| Work required |
Show each line of the material that contains the string "areas". Treat uppercase and lowercase as different.

| Data for processing |
■ ■ ■

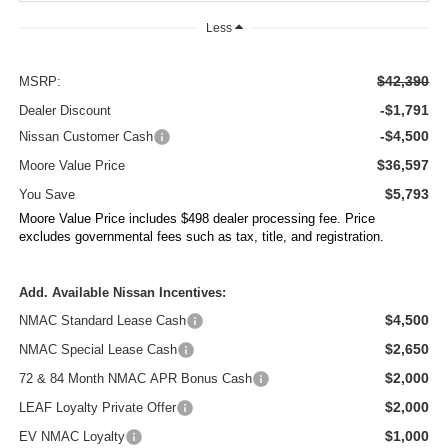
Less
$42,390
MSRP:
-$1,791
Dealer Discount
-$4,500
Nissan Customer Cash
$36,597
Moore Value Price
$5,793
You Save
Moore Value Price includes $498 dealer processing fee. Price
excludes governmental fees such as tax, title, and registration.
Add. Available Nissan Incentives:
$4,500
NMAC Standard Lease Cash
$2,650
NMAC Special Lease Cash
$2,000
72 & 84 Month NMAC APR Bonus Cash
$2,000
LEAF Loyalty Private Offer
$1,000
EV NMAC Loyalty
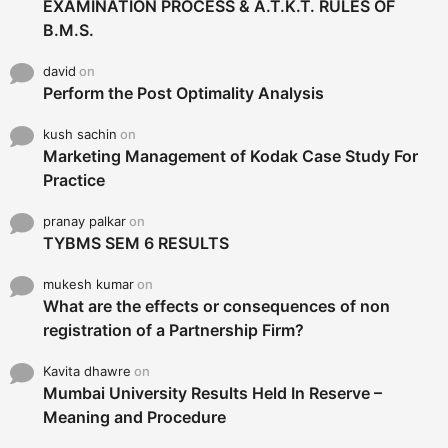
EXAMINATION PROCESS & A.T.K.T. RULES OF
B.M.S.
david
on
Perform the Post Optimality Analysis
kush sachin
on
Marketing Management of Kodak Case Study For
Practice
pranay palkar
on
TYBMS SEM 6 RESULTS
mukesh kumar
on
What are the effects or consequences of non
registration of a Partnership Firm?
Kavita dhawre
on
Mumbai University Results Held In Reserve –
Meaning and Procedure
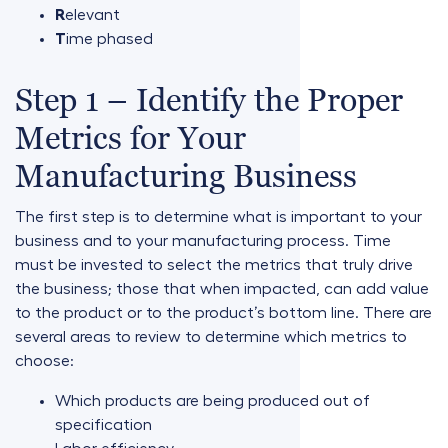
R
elevant
T
ime phased
Step 1 – Identify the Proper
Metrics for Your
Manufacturing Business
The first step is to determine what is important to your
business and to your manufacturing process. Time
must be invested to select the metrics that truly drive
the business; those that when impacted, can add value
to the product or to the product’s bottom line. There are
several areas to review to determine which metrics to
choose:
Which products are being produced out of
specification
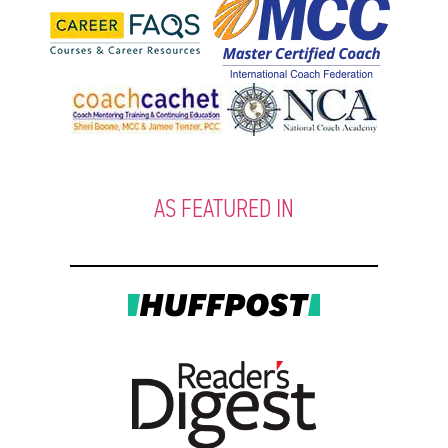
AS FEATURED IN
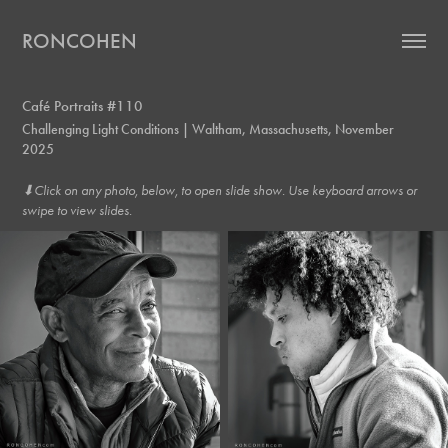
RONCOHEN
Café Portraits #110
Challenging Light Conditions | Waltham, Massachusetts, November
2025
⬇︎Click on any photo, below, to open slide show. Use keyboard arrows or
swipe to view slides.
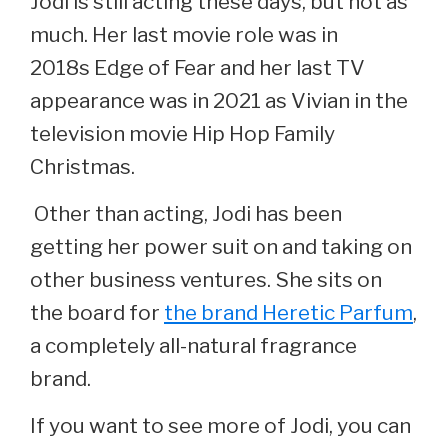
Jodi is still acting these days, but not as
much. Her last movie role was in
2018s Edge of Fear and her last TV
appearance was in 2021 as Vivian in the
television movie Hip Hop Family
Christmas.
Other than acting, Jodi has been
getting her power suit on and taking on
other business ventures. She sits on
the board for
the brand Heretic Parfum
,
a completely all-natural fragrance
brand.
If you want to see more of Jodi, you can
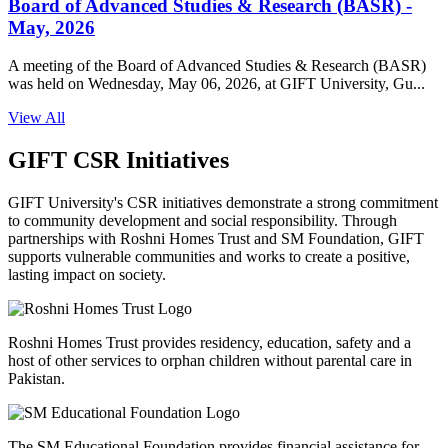
Board of Advanced Studies & Research (BASR) -
May, 2026
A meeting of the Board of Advanced Studies & Research (BASR)
was held on Wednesday, May 06, 2026, at GIFT University, Gu...
View All
GIFT CSR Initiatives
GIFT University's CSR initiatives demonstrate a strong commitment
to community development and social responsibility. Through
partnerships with Roshni Homes Trust and SM Foundation, GIFT
supports vulnerable communities and works to create a positive,
lasting impact on society.
Roshni Homes Trust provides residency, education, safety and a
host of other services to orphan children without parental care in
Pakistan.
The SM Educational Foundation provides financial assistance for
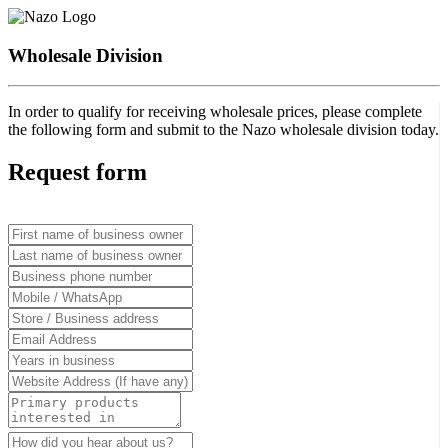
Wholesale Division
In order to qualify for receiving wholesale prices, please complete
the following form and submit to the Nazo wholesale division today.
Request form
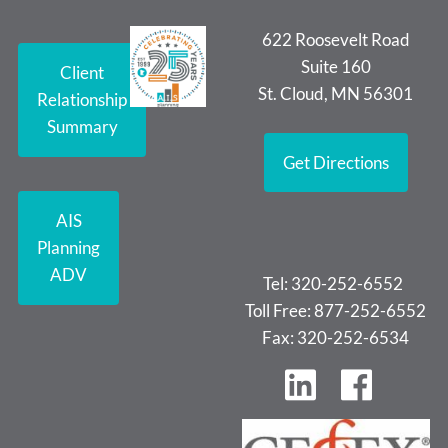
622 Roosevelt Road
Suite 160
Client
St. Cloud, MN 56301
Relationship
Summary
Get Directions
AIS
Planning
ADV
Tel: 320-252-6552
Toll Free: 877-252-6552
Fax: 320-252-6534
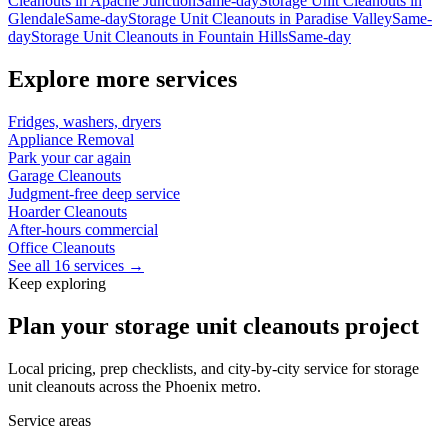
Cleanouts
in
Apache Junction
Same-day
Storage Unit Cleanouts
in
Glendale
Same-day
Storage Unit Cleanouts
in
Paradise Valley
Same-
day
Storage Unit Cleanouts
in
Fountain Hills
Same-day
Explore more services
Fridges, washers, dryers
Appliance Removal
Park your car again
Garage Cleanouts
Judgment-free deep service
Hoarder Cleanouts
After-hours commercial
Office Cleanouts
See all 16 services →
Keep exploring
Plan your storage unit cleanouts project
Local pricing, prep checklists, and city-by-city service for storage
unit cleanouts across the Phoenix metro.
Service areas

■ ■ ■

| Problem solution |
several areas to review to determine which metrics to
Service areas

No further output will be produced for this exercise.